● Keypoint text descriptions
----

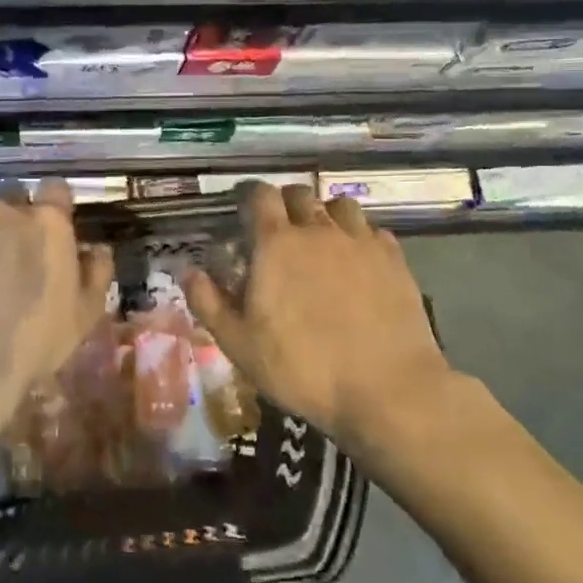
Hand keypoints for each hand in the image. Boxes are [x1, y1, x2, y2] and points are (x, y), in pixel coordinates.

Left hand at [0, 179, 113, 451]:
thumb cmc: (33, 340)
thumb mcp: (84, 315)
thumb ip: (97, 274)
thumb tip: (98, 249)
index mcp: (48, 223)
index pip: (56, 190)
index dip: (54, 204)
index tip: (52, 223)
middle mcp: (4, 209)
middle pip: (11, 190)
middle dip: (12, 207)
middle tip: (9, 238)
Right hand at [183, 184, 472, 455]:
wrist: (387, 389)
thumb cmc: (302, 368)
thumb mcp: (239, 344)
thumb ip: (208, 302)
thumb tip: (188, 270)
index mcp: (276, 243)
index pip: (259, 196)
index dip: (248, 197)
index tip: (242, 211)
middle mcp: (318, 230)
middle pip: (299, 193)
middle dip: (284, 203)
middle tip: (278, 230)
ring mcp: (361, 241)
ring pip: (339, 205)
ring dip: (324, 214)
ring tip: (320, 239)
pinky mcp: (395, 259)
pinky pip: (372, 230)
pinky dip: (358, 236)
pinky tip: (357, 261)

----

● Exercise directions
Nothing but the lines from the one with "thumb ip: (208, 302)" through the last line of the entries should be repeated, and those exactly.

● Exercise output
thumb ip: (208, 302)
thumb tip: (188, 270)
index mcp: (276, 243)
index pip: (259, 196)
index dip: (248, 197)
index tip: (242, 211)
middle mcp: (318, 230)
middle pip: (299, 193)
middle dip: (284, 203)
middle tip: (278, 230)
ring mcp: (361, 241)
ring pip: (339, 205)
ring dip: (324, 214)
ring tip: (320, 239)
pinky mcp: (395, 259)
pinky pip: (372, 230)
pinky dip: (358, 236)
pinky tip: (357, 261)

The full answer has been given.